The storm tore through 160-square-kilometer Barbuda, prompting Prime Minister Gaston Browne of Antigua and Barbuda to say the island was now "rubble."
The prime minister estimates about 95 percent of all the buildings on Barbuda were either destroyed or damaged.
The island nation is now bracing for impact from Category 4 Hurricane Jose.
On the island of St. Martin, shared by France and the Netherlands, there are "scenes of pillaging" as people loot stores and take to the streets in search of food and water, according to Annick Girardin, France's minister for overseas territories.
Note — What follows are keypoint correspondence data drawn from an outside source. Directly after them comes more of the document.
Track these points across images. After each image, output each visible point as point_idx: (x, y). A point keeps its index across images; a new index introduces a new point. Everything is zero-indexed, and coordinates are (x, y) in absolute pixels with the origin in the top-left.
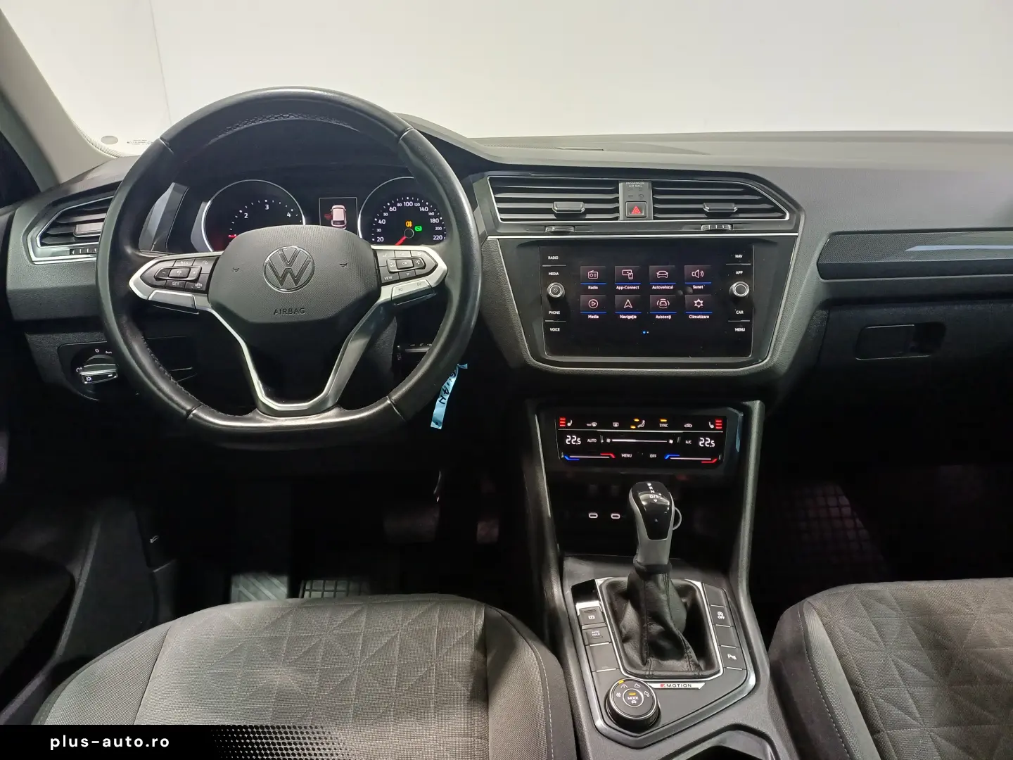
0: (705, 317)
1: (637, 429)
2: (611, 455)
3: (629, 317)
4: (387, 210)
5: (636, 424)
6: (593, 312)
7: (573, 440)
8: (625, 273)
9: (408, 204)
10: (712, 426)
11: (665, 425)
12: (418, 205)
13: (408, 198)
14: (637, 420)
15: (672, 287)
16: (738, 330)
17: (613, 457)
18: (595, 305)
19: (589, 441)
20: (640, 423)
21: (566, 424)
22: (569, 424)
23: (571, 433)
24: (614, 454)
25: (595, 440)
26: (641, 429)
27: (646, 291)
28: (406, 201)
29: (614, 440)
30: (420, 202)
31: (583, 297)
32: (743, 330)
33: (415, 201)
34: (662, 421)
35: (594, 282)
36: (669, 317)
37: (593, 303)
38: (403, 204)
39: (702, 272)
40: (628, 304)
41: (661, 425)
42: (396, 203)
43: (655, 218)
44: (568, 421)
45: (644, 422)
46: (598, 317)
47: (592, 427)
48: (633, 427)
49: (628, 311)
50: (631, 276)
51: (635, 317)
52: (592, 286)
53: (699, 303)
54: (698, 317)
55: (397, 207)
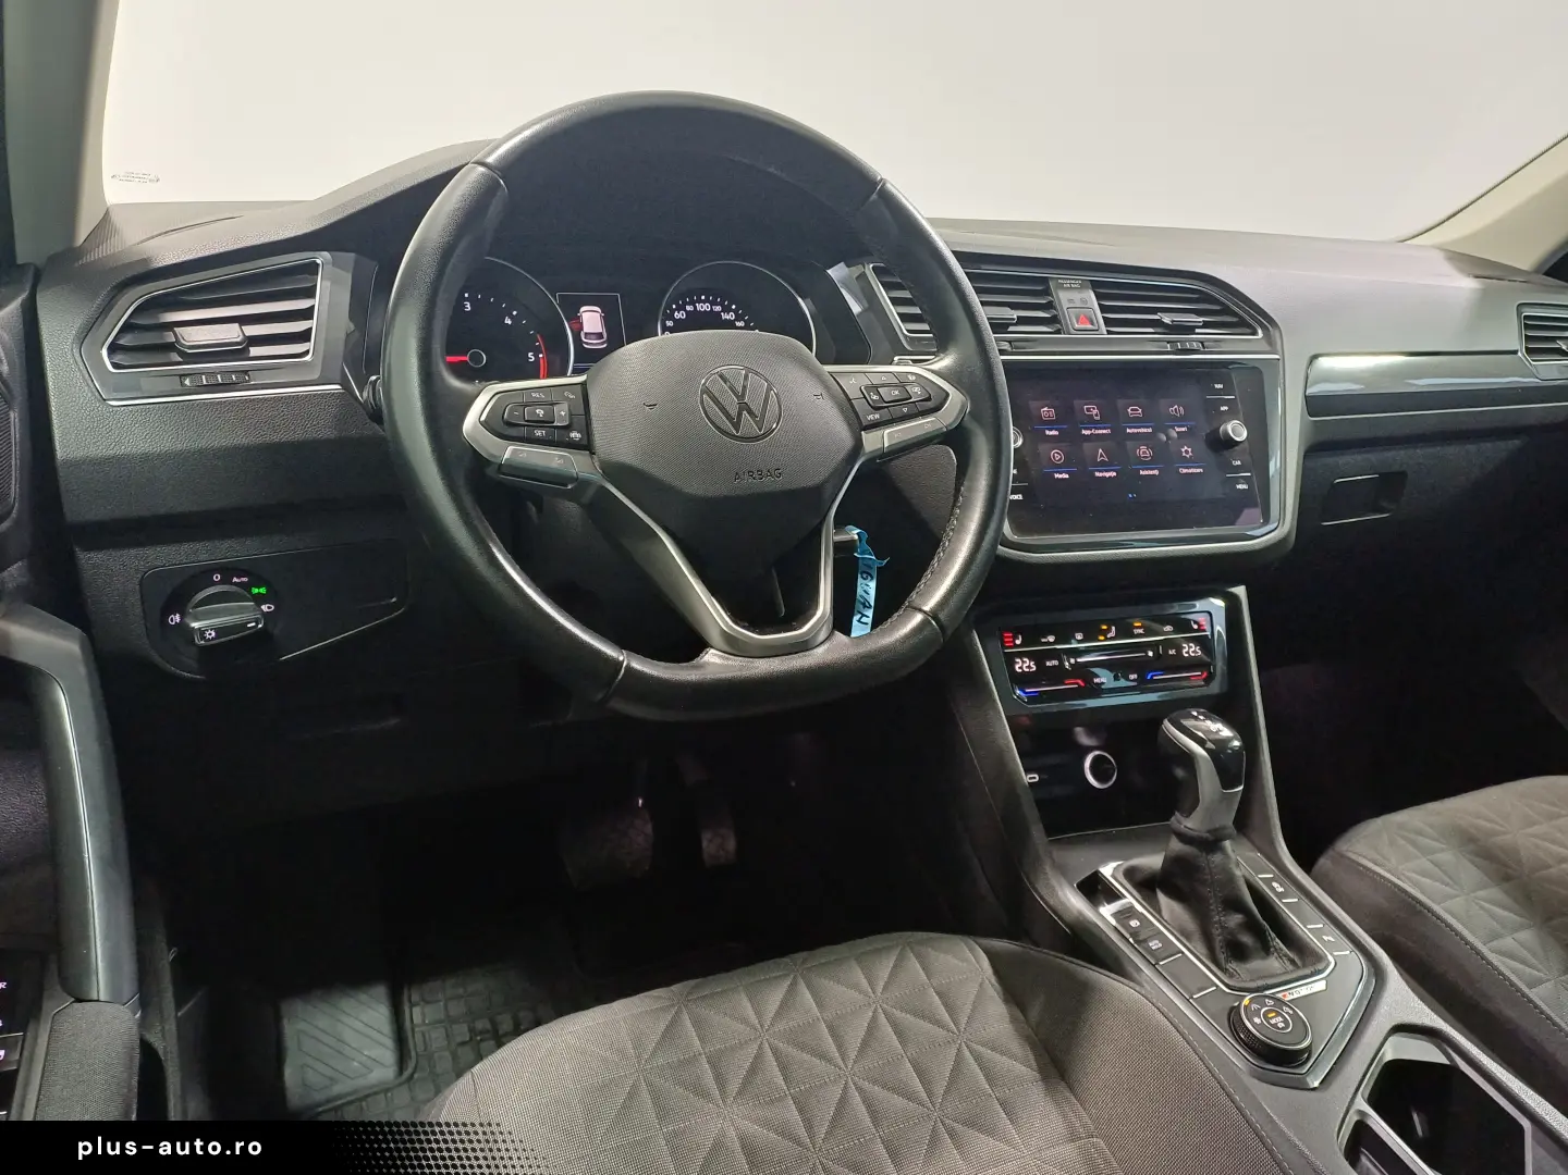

It could be up to six months before all power is restored on cash-strapped Puerto Rico, a U.S. commonwealth, where Irma knocked out power to more than 1 million people. Witnesses say wires are either lying in the streets or dangling from the poles that managed to stay upright.
Irma also lashed Haiti and the Dominican Republic, which share the island of Hispaniola, with fierce winds and heavy rain, but spared those two countries a direct hit.
Haitian authorities say Irma still caused mudslides and flooded highways and bridges, though, destroying ramshackle homes. Haiti, the poorest country in the Americas, is still recovering from a devastating earthquake in 2010 and Hurricane Matthew last October.
The U.S. Defense Department has deployed three navy ships, about two dozen aircraft and hundreds of Marines to help with recovery efforts in Puerto Rico and the U.S. Virgin Islands.
French and Dutch relief is being flown to their territories, and British Prime Minister Teresa May has sent a Royal Navy shipload of military personnel and emergency supplies to British territories in the Caribbean.
Emergency shelters in Florida are accommodating evacuees from the state's most vulnerable areas.
“Let’s hope there’s no hurricane amnesia,” Bossert, at the White House, told reporters, stressing that people in Florida should keep in mind the destruction caused by past storms and heed evacuation orders.
Florida Governor Rick Scott said all 7,000 Florida National Guard members are being deployed Friday and thousands of power workers are standing by, ready to go to work.
Noting that Irma is wider than Florida, Scott characterized it as “a catastrophic storm that this state has never seen before.”
The governor warned, “we are running out of time. The storm is almost here.”